• Your objective: Print all the entries exactly.

• Material supplied:
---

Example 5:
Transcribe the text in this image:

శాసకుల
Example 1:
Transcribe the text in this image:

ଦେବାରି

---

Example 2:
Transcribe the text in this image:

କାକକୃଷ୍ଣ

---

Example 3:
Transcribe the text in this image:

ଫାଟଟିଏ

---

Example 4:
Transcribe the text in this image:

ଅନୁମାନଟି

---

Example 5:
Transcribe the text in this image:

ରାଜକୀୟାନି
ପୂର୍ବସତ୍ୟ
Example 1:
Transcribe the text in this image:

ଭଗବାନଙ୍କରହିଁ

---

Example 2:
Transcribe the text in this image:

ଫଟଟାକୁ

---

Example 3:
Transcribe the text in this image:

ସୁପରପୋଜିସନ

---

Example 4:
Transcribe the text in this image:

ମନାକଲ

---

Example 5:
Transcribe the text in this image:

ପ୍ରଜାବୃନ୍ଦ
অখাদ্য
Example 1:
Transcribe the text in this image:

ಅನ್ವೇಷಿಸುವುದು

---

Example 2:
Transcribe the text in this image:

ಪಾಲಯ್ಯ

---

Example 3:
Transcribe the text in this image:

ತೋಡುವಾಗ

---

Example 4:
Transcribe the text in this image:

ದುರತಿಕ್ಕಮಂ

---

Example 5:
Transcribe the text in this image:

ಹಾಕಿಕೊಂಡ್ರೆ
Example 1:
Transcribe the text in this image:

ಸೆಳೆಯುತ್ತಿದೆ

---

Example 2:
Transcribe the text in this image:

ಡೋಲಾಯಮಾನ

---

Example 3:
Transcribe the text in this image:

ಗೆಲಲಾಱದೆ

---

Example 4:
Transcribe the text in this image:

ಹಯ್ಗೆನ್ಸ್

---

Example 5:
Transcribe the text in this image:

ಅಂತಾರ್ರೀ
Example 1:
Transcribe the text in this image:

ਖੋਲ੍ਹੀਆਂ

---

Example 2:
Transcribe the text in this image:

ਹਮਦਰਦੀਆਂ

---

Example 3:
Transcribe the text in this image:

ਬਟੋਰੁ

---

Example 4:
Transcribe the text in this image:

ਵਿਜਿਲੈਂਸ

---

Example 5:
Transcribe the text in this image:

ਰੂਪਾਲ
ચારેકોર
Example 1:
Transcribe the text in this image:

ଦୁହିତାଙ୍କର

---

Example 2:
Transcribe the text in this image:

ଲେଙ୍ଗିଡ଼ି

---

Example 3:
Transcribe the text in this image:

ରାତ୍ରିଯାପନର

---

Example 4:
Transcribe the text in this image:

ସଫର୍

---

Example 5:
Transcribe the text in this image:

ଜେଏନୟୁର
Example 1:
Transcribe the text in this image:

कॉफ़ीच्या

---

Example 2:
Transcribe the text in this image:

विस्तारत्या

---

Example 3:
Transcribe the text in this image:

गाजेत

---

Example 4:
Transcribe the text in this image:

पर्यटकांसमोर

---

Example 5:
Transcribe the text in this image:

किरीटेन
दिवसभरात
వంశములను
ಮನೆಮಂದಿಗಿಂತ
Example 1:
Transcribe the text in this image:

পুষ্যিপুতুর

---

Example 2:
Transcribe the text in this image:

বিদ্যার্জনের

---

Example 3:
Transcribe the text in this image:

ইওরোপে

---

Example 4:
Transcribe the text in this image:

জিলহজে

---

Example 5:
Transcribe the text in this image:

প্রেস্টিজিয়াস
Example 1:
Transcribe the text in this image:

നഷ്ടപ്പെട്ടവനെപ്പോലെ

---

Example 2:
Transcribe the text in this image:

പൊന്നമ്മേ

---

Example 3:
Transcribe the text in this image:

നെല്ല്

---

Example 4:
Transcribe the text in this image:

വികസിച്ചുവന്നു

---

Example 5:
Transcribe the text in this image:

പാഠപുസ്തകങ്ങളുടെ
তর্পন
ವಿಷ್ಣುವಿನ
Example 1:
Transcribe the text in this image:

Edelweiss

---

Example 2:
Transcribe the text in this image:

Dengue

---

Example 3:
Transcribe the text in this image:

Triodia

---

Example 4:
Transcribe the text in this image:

• Solution for this exercise:
---

Example 5:
Transcribe the text in this image:

శాసకుల
Example 1:
Transcribe the text in this image:

ଦେବାରି

---

Example 2:
Transcribe the text in this image:

କାକକୃଷ୍ଣ

---

Example 3:
Transcribe the text in this image:

ଫାଟଟିଏ

---

Example 4:
Transcribe the text in this image:

ଅନୁମାନଟି

---

Example 5:
Transcribe the text in this image:

ରାଜକୀୟାନି
ପୂର୍ବସତ୍ୟ
Example 1:
Transcribe the text in this image:

ଭଗବାନଙ୍କରହିଁ

---

Example 2:
Transcribe the text in this image:

ଫଟଟାକୁ

---

Example 3:
Transcribe the text in this image:

ସୁପରପୋଜିସନ

---

Example 4:
Transcribe the text in this image:

ମନାକଲ

---

Example 5:
Transcribe the text in this image:

ପ୍ରଜାବୃନ୍ଦ
অখাদ্য
Example 1:
Transcribe the text in this image:

ಅನ್ವೇಷಿಸುವುದು

---

Example 2:
Transcribe the text in this image:

ಪಾಲಯ್ಯ

---

Example 3:
Transcribe the text in this image:

ತೋಡುವಾಗ

---

Example 4:
Transcribe the text in this image:

ದುರತಿಕ್ಕಮಂ

---

Example 5:
Transcribe the text in this image:

ಹಾಕಿಕೊಂಡ್ರೆ
Example 1:
Transcribe the text in this image:

ಸೆಳೆಯುತ್ತಿದೆ

---

Example 2:
Transcribe the text in this image:

ಡೋಲಾಯಮಾನ

---

Example 3:
Transcribe the text in this image:

ಗೆಲಲಾಱದೆ

---

Example 4:
Transcribe the text in this image:

ಹಯ್ಗೆನ್ಸ್

---

Example 5:
Transcribe the text in this image:

ಅಂತಾರ್ರೀ
Example 1:
Transcribe the text in this image:

ਖੋਲ੍ਹੀਆਂ

---

Example 2:
Transcribe the text in this image:

ਹਮਦਰਦੀਆਂ

---

Example 3:
Transcribe the text in this image:

ਬਟੋਰੁ

---

Example 4:
Transcribe the text in this image:

ਵਿਜਿਲੈਂਸ

---

Example 5:
Transcribe the text in this image:

ਰੂਪਾਲ
ચારેકોર
Example 1:
Transcribe the text in this image:

ଦୁହିତାଙ୍କର

---

Example 2:
Transcribe the text in this image:

ଲେଙ୍ଗିଡ଼ି

---

Example 3:
Transcribe the text in this image:

ରାତ୍ରିଯାପନର

---

Example 4:
Transcribe the text in this image:

ସଫର୍

---

Example 5:
Transcribe the text in this image:

ଜେଏନୟୁର
Example 1:
Transcribe the text in this image:

कॉफ़ीच्या

---

Example 2:
Transcribe the text in this image:

विस्तारत्या

---

Example 3:
Transcribe the text in this image:

गाजेत

---

Example 4:
Transcribe the text in this image:

पर्यटकांसमोर

---

Example 5:
Transcribe the text in this image:

किरीटेन
दिवसभरात
వంశములను
ಮನೆಮಂದಿಗಿಂತ
Example 1:
Transcribe the text in this image:

পুষ্যিপুতুর

---

Example 2:
Transcribe the text in this image:

বিদ্যার্জনের

---

Example 3:
Transcribe the text in this image:

ইওরোপে

---

Example 4:
Transcribe the text in this image:

জিলহজে

---

Example 5:
Transcribe the text in this image:

প্রেস্টিজিয়াস
Example 1:
Transcribe the text in this image:

നഷ്ടപ്പെട്ടവനെപ്പോലെ

---

Example 2:
Transcribe the text in this image:

പൊന്നമ്മേ

---

Example 3:
Transcribe the text in this image:

നെല്ല്

---

Example 4:
Transcribe the text in this image:

വികസിച്ചുവന്നു

---

Example 5:
Transcribe the text in this image:

പാഠപുസ്തകങ്ങളുടെ
তর্পন
ವಿಷ್ಣುವಿನ
Example 1:
Transcribe the text in this image:

Edelweiss

---

Example 2:
Transcribe the text in this image:

Dengue

---

Example 3:
Transcribe the text in this image:

Triodia

---

Example 4:
Transcribe the text in this image:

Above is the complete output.